While we’re at it with Josh: The story of him wanting that guitar was very teen-soapy. It’s what anyone should be expecting from a show involving teenagers in love. They always try to impress each other. And the fact that TERRA NOVA wanted to be about that, at least with their teenage characters, made the show extremely uninteresting from the start. That was a reason this episode has been so disappointing for me, and it’s the simple fact that the writers tried to build in soft teenage soap opera that feels very alienating amid dinosaurs, survival, and science-fiction action.

 

Little children shouldn't play with dinosaurs.
 

At least the action sequences of the show were interesting to look at here. The attack on Terra Nova might have looked a little too artificial with all the VFX birds flying around, but there was a sense of urgency and thrill with Elisabeth and Malcolm working on the pheromones while the birds were making noises outside and possibly attacking the colonists in their homes. And though I was disappointed, because no one was lifted into the sky in an attempt to get eaten (like that one awful JURASSIC WORLD death), the chaos was almost good enough to save the episode, or at least that part of the story.

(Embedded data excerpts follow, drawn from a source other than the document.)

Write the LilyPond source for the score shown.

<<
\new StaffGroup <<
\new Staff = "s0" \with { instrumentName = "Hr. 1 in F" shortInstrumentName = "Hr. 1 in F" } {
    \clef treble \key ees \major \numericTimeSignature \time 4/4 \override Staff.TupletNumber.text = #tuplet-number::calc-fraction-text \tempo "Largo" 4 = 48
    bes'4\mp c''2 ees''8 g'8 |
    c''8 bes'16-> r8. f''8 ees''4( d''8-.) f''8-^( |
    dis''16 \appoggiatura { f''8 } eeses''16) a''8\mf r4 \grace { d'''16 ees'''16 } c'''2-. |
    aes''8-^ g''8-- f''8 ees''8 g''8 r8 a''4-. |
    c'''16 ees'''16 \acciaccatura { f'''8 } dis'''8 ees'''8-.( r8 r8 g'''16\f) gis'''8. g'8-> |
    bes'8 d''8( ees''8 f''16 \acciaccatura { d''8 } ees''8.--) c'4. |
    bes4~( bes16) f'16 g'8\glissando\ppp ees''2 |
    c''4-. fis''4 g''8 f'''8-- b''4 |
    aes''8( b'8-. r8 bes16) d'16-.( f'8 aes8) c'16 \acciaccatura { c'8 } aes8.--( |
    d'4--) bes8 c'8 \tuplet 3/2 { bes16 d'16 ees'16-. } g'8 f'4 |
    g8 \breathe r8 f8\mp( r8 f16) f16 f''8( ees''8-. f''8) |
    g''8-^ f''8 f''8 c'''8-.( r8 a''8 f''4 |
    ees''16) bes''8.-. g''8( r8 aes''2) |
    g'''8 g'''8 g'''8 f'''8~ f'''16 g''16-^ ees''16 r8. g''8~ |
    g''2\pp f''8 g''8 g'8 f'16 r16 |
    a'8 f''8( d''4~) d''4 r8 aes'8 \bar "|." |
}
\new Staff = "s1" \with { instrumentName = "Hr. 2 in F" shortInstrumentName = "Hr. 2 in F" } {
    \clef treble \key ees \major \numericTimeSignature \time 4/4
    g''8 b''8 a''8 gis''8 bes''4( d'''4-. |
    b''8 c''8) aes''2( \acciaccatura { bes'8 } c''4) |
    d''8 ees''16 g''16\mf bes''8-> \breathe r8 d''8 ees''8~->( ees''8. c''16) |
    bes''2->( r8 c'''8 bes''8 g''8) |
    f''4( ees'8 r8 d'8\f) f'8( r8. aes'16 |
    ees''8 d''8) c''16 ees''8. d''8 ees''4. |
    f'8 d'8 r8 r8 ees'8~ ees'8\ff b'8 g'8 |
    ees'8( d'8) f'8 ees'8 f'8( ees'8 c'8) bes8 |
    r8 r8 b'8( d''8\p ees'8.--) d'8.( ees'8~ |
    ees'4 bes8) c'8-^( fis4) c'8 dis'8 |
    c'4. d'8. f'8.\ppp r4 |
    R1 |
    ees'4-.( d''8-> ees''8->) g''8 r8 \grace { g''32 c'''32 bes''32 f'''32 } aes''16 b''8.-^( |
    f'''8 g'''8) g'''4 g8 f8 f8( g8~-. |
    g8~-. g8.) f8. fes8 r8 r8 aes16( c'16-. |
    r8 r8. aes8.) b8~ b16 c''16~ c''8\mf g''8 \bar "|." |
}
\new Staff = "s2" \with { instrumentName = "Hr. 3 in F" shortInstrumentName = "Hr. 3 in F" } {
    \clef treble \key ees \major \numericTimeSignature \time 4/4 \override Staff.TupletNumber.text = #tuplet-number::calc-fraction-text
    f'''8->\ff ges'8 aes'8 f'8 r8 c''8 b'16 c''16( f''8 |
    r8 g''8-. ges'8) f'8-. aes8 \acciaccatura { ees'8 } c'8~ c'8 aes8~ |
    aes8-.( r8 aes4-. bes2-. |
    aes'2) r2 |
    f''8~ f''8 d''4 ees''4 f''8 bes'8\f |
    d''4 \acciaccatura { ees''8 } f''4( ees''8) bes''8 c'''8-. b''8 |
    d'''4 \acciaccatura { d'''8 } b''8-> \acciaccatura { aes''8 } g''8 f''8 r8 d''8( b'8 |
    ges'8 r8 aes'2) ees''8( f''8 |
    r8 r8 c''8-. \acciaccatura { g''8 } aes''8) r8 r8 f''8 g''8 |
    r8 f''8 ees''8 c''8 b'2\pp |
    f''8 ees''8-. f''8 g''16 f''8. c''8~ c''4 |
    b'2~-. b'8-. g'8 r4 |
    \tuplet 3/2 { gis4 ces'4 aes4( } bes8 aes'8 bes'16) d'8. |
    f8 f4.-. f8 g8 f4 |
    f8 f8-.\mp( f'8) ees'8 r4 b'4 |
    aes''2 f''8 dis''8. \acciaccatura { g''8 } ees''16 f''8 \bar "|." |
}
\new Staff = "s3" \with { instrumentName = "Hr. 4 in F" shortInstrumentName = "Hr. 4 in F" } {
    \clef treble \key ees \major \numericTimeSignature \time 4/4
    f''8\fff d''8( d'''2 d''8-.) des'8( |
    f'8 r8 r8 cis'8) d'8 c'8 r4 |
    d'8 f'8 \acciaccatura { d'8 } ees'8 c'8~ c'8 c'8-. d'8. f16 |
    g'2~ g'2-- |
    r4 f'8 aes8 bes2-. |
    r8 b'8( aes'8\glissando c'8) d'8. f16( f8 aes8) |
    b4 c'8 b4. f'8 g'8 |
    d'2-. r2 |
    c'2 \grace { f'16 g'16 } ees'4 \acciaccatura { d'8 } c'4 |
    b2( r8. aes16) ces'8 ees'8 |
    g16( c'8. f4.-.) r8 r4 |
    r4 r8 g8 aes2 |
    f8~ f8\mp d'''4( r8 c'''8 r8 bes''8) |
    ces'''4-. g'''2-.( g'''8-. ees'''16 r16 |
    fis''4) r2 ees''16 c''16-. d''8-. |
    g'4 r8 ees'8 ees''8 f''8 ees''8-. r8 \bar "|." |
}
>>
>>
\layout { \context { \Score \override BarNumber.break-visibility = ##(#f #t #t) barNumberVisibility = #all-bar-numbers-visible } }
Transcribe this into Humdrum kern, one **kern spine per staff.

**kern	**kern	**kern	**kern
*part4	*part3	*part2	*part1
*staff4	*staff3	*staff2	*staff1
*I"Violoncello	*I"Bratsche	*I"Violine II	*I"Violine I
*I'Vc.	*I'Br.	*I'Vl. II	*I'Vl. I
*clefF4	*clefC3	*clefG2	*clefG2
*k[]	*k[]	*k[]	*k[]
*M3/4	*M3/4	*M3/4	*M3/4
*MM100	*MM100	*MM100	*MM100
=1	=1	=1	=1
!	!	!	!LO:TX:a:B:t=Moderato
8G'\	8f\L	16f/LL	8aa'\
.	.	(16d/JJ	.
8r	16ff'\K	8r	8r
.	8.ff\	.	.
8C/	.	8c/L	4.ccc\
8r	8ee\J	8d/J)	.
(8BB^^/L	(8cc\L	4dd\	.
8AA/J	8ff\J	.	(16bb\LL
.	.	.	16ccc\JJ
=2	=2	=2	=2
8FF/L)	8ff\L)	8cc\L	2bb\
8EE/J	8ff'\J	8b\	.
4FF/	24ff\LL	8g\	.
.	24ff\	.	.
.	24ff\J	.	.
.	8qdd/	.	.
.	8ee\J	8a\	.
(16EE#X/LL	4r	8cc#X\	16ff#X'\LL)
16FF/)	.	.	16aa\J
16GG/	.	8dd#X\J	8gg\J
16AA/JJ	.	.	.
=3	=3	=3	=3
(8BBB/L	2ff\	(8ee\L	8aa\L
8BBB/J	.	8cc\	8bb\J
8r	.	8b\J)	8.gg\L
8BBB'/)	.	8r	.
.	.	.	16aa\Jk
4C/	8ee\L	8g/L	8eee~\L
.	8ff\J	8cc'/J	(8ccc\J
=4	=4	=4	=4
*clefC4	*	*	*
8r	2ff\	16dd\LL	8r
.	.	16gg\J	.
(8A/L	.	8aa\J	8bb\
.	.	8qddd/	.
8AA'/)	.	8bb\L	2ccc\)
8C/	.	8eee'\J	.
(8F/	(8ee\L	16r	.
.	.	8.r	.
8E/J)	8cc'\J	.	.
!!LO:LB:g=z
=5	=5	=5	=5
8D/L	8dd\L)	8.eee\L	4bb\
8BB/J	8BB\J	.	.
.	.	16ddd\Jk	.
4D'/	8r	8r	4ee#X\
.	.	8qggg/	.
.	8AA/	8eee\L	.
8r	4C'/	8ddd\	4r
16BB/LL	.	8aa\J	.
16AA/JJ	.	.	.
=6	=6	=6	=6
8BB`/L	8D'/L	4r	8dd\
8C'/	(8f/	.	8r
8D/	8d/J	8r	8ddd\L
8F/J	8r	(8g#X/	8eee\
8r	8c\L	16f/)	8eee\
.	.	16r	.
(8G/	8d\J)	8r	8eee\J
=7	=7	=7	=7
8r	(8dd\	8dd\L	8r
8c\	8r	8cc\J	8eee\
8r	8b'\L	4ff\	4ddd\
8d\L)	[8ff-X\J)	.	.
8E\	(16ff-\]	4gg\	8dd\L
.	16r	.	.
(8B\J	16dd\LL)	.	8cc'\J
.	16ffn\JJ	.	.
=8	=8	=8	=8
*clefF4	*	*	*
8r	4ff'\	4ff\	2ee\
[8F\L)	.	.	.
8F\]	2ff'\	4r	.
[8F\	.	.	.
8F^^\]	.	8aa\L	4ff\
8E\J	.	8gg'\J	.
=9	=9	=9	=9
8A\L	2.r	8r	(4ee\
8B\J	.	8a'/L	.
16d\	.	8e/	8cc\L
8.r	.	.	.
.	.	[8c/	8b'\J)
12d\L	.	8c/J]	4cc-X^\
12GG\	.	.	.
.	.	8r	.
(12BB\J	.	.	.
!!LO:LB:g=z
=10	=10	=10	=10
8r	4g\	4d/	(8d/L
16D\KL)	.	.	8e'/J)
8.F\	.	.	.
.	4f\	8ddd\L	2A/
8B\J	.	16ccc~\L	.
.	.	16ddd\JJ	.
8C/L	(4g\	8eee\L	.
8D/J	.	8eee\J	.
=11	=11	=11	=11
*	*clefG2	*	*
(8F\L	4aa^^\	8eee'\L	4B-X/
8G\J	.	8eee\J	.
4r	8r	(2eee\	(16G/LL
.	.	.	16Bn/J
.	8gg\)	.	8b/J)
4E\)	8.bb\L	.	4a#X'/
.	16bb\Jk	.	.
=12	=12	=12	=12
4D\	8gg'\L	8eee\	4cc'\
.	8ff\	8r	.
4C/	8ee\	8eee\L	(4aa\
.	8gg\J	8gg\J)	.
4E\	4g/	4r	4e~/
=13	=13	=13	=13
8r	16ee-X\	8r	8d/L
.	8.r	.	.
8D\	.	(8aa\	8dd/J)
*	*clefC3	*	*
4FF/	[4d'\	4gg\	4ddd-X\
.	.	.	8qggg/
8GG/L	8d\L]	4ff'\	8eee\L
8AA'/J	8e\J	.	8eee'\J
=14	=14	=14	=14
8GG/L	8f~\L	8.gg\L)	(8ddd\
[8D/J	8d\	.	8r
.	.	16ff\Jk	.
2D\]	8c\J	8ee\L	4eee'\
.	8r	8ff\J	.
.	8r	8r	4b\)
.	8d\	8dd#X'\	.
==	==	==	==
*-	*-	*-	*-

Meanwhile, I noticed that a few seconds were spent creating more plot points for the series (while others, like the equations on the rocks, were forgotten): As expected, the Sixers have a spy in the Terra Nova compound, but that was already obvious in the pilot episode because Mira mentioned she had friends inside Terra Nova, making it unmistakable that the Sixers have friends inside the colony. In a way, the writers weren’t creating a story here, they were reusing a fact from the pilot, to refresh the viewers’ minds that, oh yeah, there is a spy in Terra Nova. That’s a story that will keep the characters and the viewers busy for a little bit. This science-fiction dinosaur show now has a spy thriller embedded within it.